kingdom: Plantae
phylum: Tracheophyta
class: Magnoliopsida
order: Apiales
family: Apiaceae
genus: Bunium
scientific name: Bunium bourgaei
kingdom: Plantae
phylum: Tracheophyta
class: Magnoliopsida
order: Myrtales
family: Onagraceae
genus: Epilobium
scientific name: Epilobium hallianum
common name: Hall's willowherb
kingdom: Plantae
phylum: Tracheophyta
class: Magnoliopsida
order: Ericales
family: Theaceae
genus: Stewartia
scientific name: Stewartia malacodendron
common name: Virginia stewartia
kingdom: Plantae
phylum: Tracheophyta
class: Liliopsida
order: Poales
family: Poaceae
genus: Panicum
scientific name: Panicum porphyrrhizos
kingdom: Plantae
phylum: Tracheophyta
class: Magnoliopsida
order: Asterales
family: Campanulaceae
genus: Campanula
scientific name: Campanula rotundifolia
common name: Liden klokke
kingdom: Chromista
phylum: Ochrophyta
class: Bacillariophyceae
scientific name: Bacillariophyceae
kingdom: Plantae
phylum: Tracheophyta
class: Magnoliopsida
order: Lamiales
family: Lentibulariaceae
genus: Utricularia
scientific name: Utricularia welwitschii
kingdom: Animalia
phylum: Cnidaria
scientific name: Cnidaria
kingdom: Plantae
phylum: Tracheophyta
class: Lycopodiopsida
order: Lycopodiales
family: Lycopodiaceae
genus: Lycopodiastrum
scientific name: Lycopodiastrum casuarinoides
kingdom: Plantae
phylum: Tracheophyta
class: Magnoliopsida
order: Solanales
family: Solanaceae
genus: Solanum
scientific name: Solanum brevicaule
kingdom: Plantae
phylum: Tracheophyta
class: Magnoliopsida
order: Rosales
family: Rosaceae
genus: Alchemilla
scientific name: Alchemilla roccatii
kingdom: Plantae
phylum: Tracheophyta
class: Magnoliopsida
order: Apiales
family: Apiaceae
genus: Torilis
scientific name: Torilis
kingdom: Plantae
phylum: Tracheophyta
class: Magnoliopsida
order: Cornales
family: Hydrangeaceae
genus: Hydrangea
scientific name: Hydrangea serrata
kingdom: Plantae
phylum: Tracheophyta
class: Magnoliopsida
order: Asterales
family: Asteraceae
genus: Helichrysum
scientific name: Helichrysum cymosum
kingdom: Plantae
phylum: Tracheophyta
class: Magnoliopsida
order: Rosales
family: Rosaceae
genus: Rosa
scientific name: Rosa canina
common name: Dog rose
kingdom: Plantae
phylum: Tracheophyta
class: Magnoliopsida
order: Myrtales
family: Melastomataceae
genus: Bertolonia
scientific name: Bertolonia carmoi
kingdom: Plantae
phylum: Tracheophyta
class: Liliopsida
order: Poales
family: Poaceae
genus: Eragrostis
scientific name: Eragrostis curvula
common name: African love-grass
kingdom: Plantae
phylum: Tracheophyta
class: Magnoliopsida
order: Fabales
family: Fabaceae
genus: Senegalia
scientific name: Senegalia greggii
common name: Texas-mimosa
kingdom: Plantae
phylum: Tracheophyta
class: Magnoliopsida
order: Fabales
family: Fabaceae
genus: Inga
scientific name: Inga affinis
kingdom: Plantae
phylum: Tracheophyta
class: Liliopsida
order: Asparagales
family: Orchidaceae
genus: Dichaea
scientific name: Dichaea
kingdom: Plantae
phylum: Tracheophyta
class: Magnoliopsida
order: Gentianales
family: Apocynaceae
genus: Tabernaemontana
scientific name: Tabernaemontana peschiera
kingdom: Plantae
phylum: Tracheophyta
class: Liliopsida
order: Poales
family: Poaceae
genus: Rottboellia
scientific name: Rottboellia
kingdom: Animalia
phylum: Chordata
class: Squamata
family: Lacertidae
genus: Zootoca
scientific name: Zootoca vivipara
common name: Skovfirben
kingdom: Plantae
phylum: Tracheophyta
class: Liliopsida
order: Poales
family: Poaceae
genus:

▸ Problem requirements:
Reproduce every line of the data above, word for word and in the same order.

▸ Correct result:
kingdom: Plantae
phylum: Tracheophyta
class: Magnoliopsida
order: Apiales
family: Apiaceae
genus: Bunium
scientific name: Bunium bourgaei
kingdom: Plantae
phylum: Tracheophyta
class: Magnoliopsida
order: Myrtales
family: Onagraceae
genus: Epilobium
scientific name: Epilobium hallianum
common name: Hall's willowherb
kingdom: Plantae
phylum: Tracheophyta
class: Magnoliopsida
order: Ericales
family: Theaceae
genus: Stewartia
scientific name: Stewartia malacodendron
common name: Virginia stewartia
kingdom: Plantae
phylum: Tracheophyta
class: Liliopsida
order: Poales
family: Poaceae
genus: Panicum
scientific name: Panicum porphyrrhizos
kingdom: Plantae
phylum: Tracheophyta
class: Magnoliopsida
order: Asterales
family: Campanulaceae
genus: Campanula
scientific name: Campanula rotundifolia
common name: Liden klokke
kingdom: Chromista
phylum: Ochrophyta
class: Bacillariophyceae
scientific name: Bacillariophyceae
kingdom: Plantae
phylum: Tracheophyta
class: Magnoliopsida
order: Lamiales
family: Lentibulariaceae
genus: Utricularia
scientific name: Utricularia welwitschii
kingdom: Animalia
phylum: Cnidaria
scientific name: Cnidaria
kingdom: Plantae
phylum: Tracheophyta
class: Lycopodiopsida
order: Lycopodiales
family: Lycopodiaceae
genus: Lycopodiastrum
scientific name: Lycopodiastrum casuarinoides
kingdom: Plantae
phylum: Tracheophyta
class: Magnoliopsida
order: Solanales
family: Solanaceae
genus: Solanum
scientific name: Solanum brevicaule
kingdom: Plantae
phylum: Tracheophyta
class: Magnoliopsida
order: Rosales
family: Rosaceae
genus: Alchemilla
scientific name: Alchemilla roccatii
kingdom: Plantae
phylum: Tracheophyta
class: Magnoliopsida
order: Apiales
family: Apiaceae
genus: Torilis
scientific name: Torilis
kingdom: Plantae
phylum: Tracheophyta
class: Magnoliopsida
order: Cornales
family: Hydrangeaceae
genus: Hydrangea
scientific name: Hydrangea serrata
kingdom: Plantae
phylum: Tracheophyta
class: Magnoliopsida
order: Asterales
family: Asteraceae
genus: Helichrysum
scientific name: Helichrysum cymosum
kingdom: Plantae
phylum: Tracheophyta
class: Magnoliopsida
order: Rosales
family: Rosaceae
genus: Rosa
scientific name: Rosa canina
common name: Dog rose
kingdom: Plantae
phylum: Tracheophyta
class: Magnoliopsida
order: Myrtales
family: Melastomataceae
genus: Bertolonia
scientific name: Bertolonia carmoi
kingdom: Plantae
phylum: Tracheophyta
class: Liliopsida
order: Poales
family: Poaceae
genus: Eragrostis
scientific name: Eragrostis curvula
common name: African love-grass
kingdom: Plantae
phylum: Tracheophyta
class: Magnoliopsida
order: Fabales
family: Fabaceae
genus: Senegalia
scientific name: Senegalia greggii
common name: Texas-mimosa
kingdom: Plantae
phylum: Tracheophyta
class: Magnoliopsida
order: Fabales
family: Fabaceae
genus: Inga
scientific name: Inga affinis
kingdom: Plantae
phylum: Tracheophyta
class: Liliopsida
order: Asparagales
family: Orchidaceae
genus: Dichaea
scientific name: Dichaea
kingdom: Plantae
phylum: Tracheophyta
class: Magnoliopsida
order: Gentianales
family: Apocynaceae
genus: Tabernaemontana
scientific name: Tabernaemontana peschiera
kingdom: Plantae
phylum: Tracheophyta
class: Liliopsida
order: Poales
family: Poaceae
genus: Rottboellia
scientific name: Rottboellia
kingdom: Animalia
phylum: Chordata
class: Squamata
family: Lacertidae
genus: Zootoca
scientific name: Zootoca vivipara
common name: Skovfirben
kingdom: Plantae
phylum: Tracheophyta
class: Liliopsida
order: Poales
family: Poaceae
genus:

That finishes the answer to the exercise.